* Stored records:
====
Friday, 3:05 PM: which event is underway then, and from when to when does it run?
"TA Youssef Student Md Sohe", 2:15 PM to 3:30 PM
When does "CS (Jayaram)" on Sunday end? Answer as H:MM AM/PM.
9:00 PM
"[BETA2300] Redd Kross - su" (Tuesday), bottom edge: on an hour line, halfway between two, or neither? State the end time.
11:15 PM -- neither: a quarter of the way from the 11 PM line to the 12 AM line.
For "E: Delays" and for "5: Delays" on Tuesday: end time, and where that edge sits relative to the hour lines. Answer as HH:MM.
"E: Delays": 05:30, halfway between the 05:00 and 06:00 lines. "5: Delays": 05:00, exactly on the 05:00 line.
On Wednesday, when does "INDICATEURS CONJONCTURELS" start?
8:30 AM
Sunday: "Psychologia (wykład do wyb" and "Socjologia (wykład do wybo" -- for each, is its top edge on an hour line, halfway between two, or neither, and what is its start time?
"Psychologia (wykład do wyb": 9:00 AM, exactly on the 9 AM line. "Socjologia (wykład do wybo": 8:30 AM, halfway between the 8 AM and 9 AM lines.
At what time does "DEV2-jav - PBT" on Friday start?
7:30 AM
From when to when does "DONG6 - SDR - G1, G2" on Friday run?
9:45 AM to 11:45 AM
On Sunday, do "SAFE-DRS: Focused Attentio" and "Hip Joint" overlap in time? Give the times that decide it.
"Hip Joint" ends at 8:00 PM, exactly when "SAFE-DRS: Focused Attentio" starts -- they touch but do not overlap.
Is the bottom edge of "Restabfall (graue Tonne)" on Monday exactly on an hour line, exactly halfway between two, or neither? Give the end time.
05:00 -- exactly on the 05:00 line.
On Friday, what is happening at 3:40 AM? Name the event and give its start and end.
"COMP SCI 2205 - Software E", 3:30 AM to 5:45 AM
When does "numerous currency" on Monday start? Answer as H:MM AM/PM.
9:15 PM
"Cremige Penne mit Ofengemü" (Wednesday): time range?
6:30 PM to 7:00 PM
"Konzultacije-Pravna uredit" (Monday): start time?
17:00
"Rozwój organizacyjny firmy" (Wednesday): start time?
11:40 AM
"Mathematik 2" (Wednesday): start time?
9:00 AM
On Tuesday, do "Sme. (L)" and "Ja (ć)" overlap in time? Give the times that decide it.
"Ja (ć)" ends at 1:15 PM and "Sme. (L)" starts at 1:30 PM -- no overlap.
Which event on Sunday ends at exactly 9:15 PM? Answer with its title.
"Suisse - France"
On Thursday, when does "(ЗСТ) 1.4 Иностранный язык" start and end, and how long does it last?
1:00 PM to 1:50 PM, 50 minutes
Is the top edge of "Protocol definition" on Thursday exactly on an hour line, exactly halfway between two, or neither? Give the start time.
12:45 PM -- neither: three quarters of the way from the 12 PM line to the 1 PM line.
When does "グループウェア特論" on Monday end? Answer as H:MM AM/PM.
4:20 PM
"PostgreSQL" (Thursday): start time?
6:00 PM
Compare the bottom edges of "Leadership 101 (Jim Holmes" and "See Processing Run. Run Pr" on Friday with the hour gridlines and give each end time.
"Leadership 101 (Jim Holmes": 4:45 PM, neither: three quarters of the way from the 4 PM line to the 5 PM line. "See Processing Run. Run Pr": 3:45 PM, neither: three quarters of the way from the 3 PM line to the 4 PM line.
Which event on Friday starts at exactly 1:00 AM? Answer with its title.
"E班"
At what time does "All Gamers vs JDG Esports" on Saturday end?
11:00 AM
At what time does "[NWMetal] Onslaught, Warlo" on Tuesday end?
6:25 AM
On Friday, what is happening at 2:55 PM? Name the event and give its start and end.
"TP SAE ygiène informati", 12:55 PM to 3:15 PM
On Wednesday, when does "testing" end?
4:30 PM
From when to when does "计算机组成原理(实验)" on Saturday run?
====
* Short exercise:
Pick out every line of the records that contains the word "Saturday" and copy each one.

* Result of this task:
At what time does "All Gamers vs JDG Esports" on Saturday end?
From when to when does "计算机组成原理(实验)" on Saturday run?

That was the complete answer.